Netanyahu’s opponents attribute the lack of a coherent government strategy to an inherent conflict of interest. Netanyahu, they say, is incapable of controlling the crisis because he is on trial, politically damaged and beholden to the narrow interests of his coalition partners—especially parties representing the ultra-Orthodox Jewish public, less than 10 percent of Israel’s population, but the locus of 40 percent of COVID-19 infections.
Netanyahu was charged with bribery, fraud and breach of trust last year. The trial opened in May, amid his angry claims that he was the victim of a conspiracy woven together by the police, the judiciary, and “the leftist media.”
Yair Golan, a legislator for the left-wing Meretz party, charged on Thursday that “the only aim of the [coronavirus] restrictions is to stop Netanyahu's trial.”
As if on cue, hours later Jerusalem’s district court granted Netanyahu’s attorneys’ request for an extra 40 days to respond to the indictments, a move likely to postpone all the hearings.
In what is expected to be the last massive demonstration until the draconian anti-protest measures are lifted, or are nullified by the courts, thousands marched through central Tel Aviv late Thursday chanting: “The defendant must go!”
There is no evidence COVID-19 has been transmitted in the outdoor protests, but the bill under consideration by the Knesset limits citizens to a 3,200-foot perimeter from their homes and bans any outdoor gathering of more than 20 people, ostensibly to safeguard against infection.
Support for Netanyahu has cratered and the Israeli public has largely switched off since July, when the second wave of coronavirus, which is still raging, hit Israel like a tsunami.

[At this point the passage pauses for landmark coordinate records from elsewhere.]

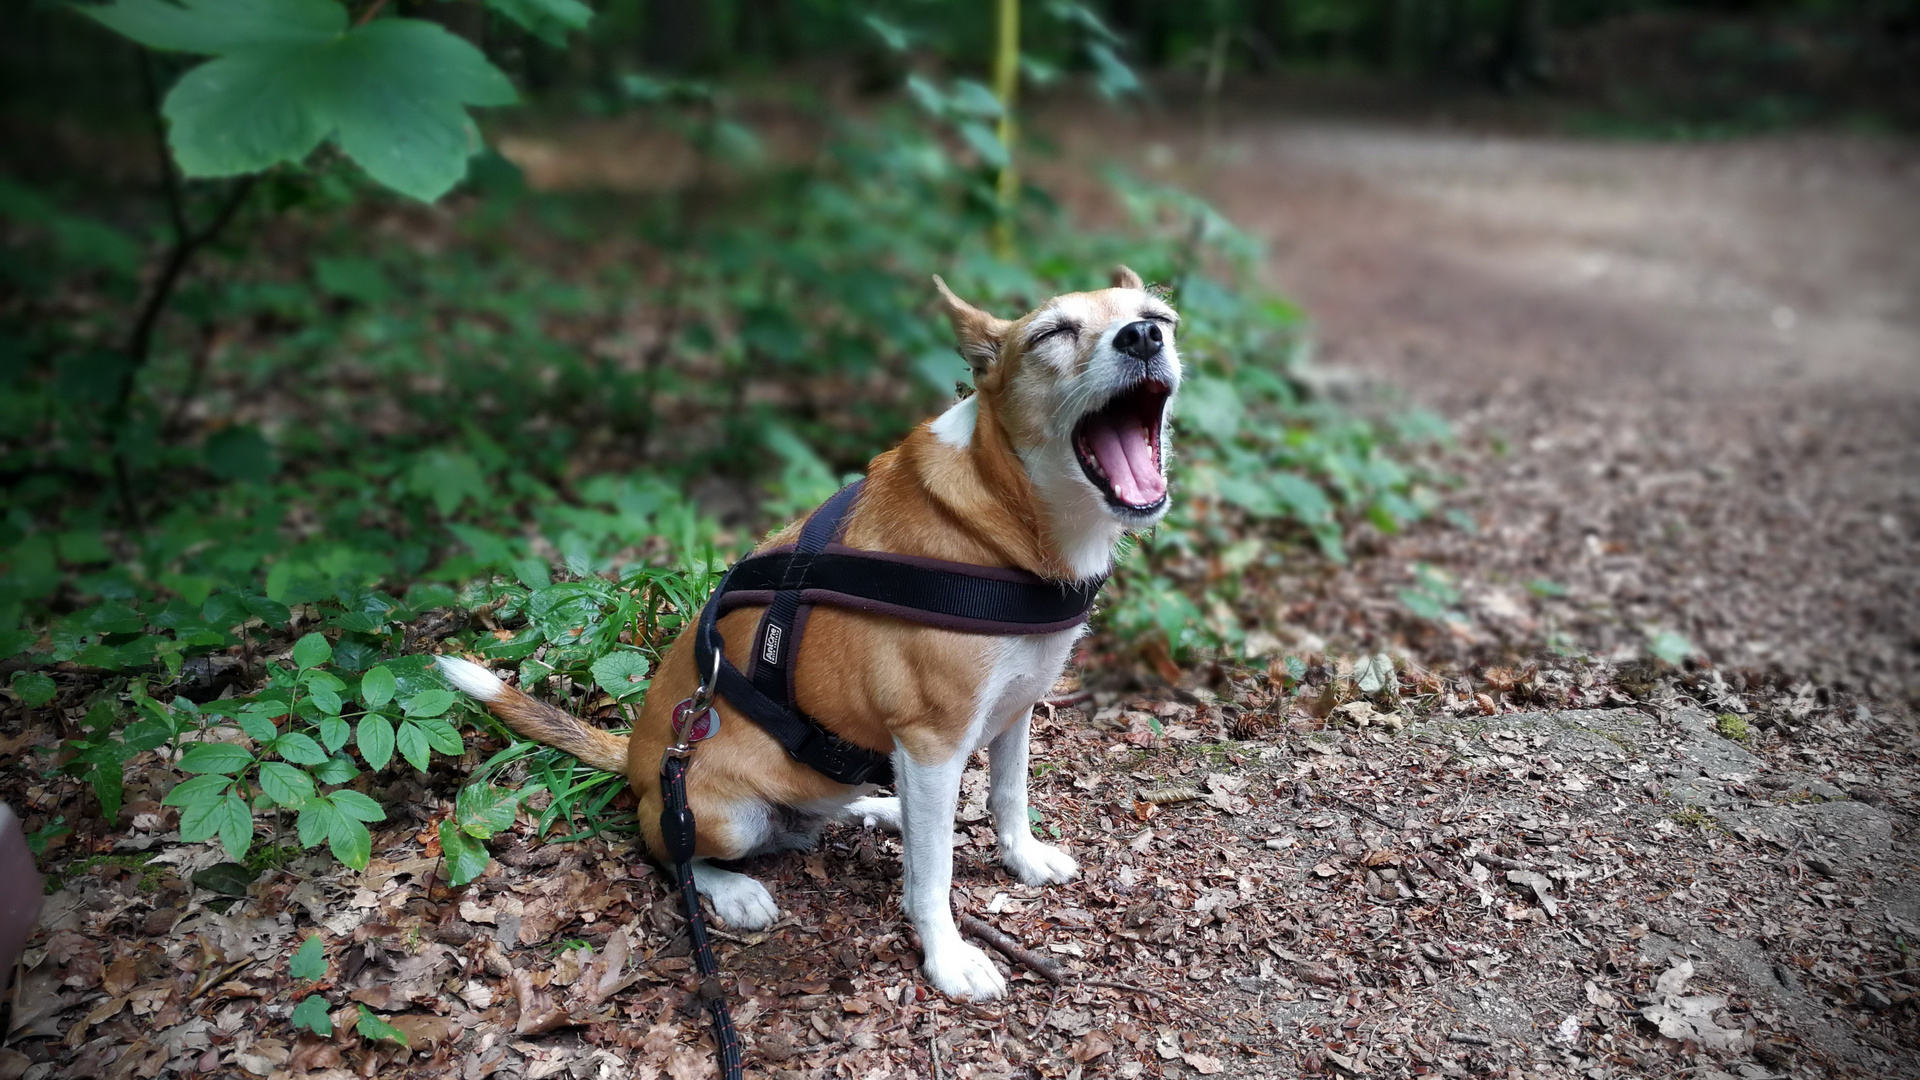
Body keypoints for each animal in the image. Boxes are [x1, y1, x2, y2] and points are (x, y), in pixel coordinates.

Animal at [439, 265, 1175, 999]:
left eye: (1160, 316)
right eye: (1053, 333)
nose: (1143, 337)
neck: (1008, 509)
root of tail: (640, 759)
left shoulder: (1014, 709)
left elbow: (1010, 796)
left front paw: (1023, 858)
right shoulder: (932, 741)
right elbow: (932, 875)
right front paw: (947, 955)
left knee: (825, 806)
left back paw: (881, 810)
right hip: (719, 814)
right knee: (670, 847)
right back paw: (733, 888)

Following the effective handling of the pandemic’s first wave, its resurgence came a short two months after the government shambolically reopened schools, lifted constraints on massive public gatherings, and Netanyahu urged Israelis: “Enjoy yourselves. Have a beer.”
Hospitals and other institutions are scrambling to contain the damage and upgrade capabilities.

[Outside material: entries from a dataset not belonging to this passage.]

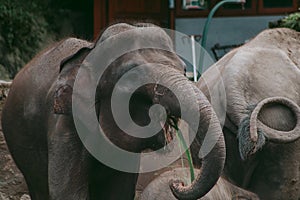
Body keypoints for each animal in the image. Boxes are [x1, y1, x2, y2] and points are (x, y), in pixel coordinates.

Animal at [1, 22, 225, 200]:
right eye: (133, 78)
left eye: (183, 69)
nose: (177, 184)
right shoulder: (65, 125)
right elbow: (66, 193)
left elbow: (119, 192)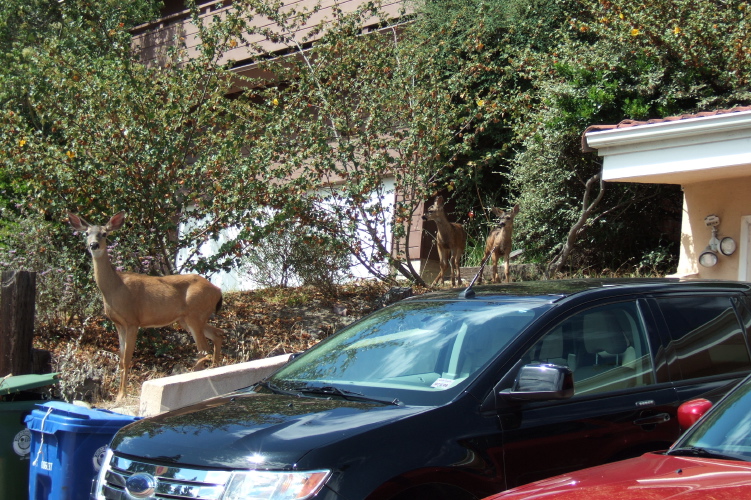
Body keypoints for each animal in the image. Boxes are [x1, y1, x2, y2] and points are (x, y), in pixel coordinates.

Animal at [67, 211, 223, 402]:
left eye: (104, 233)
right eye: (87, 233)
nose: (93, 245)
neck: (115, 288)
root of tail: (217, 290)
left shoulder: (132, 321)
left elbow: (127, 358)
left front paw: (122, 396)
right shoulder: (118, 324)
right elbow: (120, 358)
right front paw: (118, 395)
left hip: (195, 314)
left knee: (203, 348)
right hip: (187, 319)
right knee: (217, 334)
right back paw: (213, 369)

On Thursday, for the first time in Israeli history, the army announced that military medical personnel will treat civilians in two coronavirus wards it will open at Haifa's Rambam Medical Center.
Rambam, the largest hospital in Israel’s north, is among the best-prepared medical centers. Last week, in anticipation of the oncoming onslaught, it opened its Fortified Underground Emergency Hospital for the first time since it was built, in 2014, originally with the aim of protecting patients from incoming Hezbollah missiles located in nearby Southern Lebanon.
Hidden 54 feet underground, the bomb-proof bunker has 770 beds, including 170 adapted to patients on ventilators, and is now Israel’s largest dedicated coronavirus treatment center.